Overall, this paper has discovered several never-before seen insights into the Canadian automotive industry as it appears to American investors. From the beginning, it was clear that free trade agreements, both historical, and current, are massive catalysts for growth withing this industry between these two countries. The USMCA is clearly one of the largest drivers of growth in the relationship. The recent reshuffling of this relationship hopefully is an indication of further cooperation down the road. Although I couldn’t include Mexico in the paper, its influence on the agreement cannot be understated. As was seen in the example with the $16 an hour quota, the influence having a country with significantly different labour conditions helps establish certain niches for the roles each country fills.

There are several interesting policy implications that can be drawn from this paper. For the Canadian government, it’s clear from the Ambassador Bridge fiasco that their relationship with US investment in this industry is extremely important to them. On a slightly unrelated note, it seems like the Emergency Act could benefit from having a more democratic activation process to avoid a controversy of this scale from arising next time its use is required. Other considerations might be to continue to prop up the clusters that already exist in the country to avoid future job loss.

CONCLUSION

In the end, this paper was able to successfully outline the essential factors that go into the decision of American firms to invest in Canada. Although all factors are important, strong trade agreements, coupled with cultural homogony, and a locational geography that has created strong cross-border clusters can be seen as the most important factors for American companies. Before this paper, previous studies had demonstrated the attractiveness of general Canadian industry to the US, as well as the attractiveness of the Canadian automotive industry in general, however these two pieces have never before been combined. In the end, this paper is a final product that may be able to assist the Canadian government in continuing to attract investment, US firms in evaluating the Canadian market, and even competing markets which may be interested in attempting to position themselves as competitors by making themselves appear more attractive in these or other areas.

While I’m confident this paper has done a satisfactory job at outlining the attractive factors in the Canadian automotive market, there is undoubtedly room for further research. For instance, one of the limitations of this study is that it examines Canada’s industry alone (as well as the US’s investments to some extent). Neither of these countries exist in a vacuum. With the modern global economy, there is fierce competition around every corner. Future studies would be able to take advantage of this by leveraging the results of this paper as a basis for comparison to a potential competitor to the Canadian automotive industry. Keeping with the United States as the primary foreign investor, Mexico might be the first one that comes to mind but there are plenty of other markets that could be potential competitors, they would all just involve different balances of factors.

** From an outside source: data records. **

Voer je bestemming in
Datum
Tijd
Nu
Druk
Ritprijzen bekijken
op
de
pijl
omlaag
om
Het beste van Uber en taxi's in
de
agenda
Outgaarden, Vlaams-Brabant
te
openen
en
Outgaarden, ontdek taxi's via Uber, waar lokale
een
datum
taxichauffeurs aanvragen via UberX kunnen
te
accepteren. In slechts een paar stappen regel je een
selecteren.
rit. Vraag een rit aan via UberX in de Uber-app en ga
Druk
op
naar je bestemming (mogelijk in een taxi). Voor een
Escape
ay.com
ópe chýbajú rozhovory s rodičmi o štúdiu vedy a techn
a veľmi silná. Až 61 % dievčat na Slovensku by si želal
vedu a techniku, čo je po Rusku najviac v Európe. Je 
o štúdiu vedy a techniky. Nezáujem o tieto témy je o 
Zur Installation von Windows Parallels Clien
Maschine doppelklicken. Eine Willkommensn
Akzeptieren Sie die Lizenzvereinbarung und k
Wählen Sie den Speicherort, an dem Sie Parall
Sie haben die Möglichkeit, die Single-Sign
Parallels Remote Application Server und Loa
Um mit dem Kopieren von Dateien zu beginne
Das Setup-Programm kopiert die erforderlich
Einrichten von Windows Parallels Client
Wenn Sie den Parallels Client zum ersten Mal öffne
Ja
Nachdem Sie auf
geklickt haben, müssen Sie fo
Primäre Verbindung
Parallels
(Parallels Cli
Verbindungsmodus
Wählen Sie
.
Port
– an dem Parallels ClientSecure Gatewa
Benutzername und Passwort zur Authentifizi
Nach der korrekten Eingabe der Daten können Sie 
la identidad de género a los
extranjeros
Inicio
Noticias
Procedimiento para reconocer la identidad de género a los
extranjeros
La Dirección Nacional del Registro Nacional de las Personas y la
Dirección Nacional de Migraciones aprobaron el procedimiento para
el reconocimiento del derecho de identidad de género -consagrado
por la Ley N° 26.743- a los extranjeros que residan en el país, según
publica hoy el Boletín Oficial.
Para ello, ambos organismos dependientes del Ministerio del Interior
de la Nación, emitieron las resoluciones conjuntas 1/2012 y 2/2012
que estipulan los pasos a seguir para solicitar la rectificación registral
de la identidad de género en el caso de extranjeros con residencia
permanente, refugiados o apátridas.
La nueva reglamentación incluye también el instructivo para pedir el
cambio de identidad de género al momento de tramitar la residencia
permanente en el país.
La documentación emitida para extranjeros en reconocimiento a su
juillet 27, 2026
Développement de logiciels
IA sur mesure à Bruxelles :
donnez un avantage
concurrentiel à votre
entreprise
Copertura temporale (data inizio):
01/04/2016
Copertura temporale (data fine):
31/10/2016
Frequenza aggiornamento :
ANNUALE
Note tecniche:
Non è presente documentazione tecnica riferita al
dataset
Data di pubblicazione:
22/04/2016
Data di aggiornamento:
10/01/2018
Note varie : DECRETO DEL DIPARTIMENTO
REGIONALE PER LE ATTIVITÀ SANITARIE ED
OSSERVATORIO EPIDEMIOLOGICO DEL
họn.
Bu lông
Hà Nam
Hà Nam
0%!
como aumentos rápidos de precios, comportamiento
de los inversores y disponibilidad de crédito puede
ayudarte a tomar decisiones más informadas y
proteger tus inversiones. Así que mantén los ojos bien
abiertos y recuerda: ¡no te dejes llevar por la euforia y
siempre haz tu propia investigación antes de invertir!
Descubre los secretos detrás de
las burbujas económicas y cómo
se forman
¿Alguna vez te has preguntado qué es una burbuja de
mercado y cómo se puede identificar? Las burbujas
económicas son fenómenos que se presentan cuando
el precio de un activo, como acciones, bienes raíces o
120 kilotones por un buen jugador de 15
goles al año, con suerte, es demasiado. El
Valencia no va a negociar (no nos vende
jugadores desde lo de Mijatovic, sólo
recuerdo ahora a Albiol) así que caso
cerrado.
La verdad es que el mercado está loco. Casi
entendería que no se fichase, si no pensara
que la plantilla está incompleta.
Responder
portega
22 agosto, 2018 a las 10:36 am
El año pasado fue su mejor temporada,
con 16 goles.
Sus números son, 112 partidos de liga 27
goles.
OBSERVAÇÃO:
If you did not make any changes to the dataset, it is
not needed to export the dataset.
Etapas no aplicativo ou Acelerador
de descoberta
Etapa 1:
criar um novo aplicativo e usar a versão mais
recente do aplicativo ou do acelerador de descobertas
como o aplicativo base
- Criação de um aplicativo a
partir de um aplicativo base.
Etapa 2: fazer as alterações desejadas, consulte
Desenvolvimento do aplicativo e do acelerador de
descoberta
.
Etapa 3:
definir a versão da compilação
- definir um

Adding onto the previous idea, it might also be possible to build off this paper by examining how these factors change as the weight of these factors changes for investing countries. For example, things like the Covid-19 pandemic couldn’t be included in this project due to the limited amount of data available due to its recency.

Another difficulty with the paper was that it was sometimes difficult to find relevant data. In general, it was possible to find a version of everything that was needed. However, the variety of sources that had to be drawn upon for this to be possible was somewhat disconcerting. It seems either the Canadian or American government should have the specifics of this relationship very clearly layed out for the public, however at times this simply wasn’t the case, mainly to protect the privacy of the firms involved.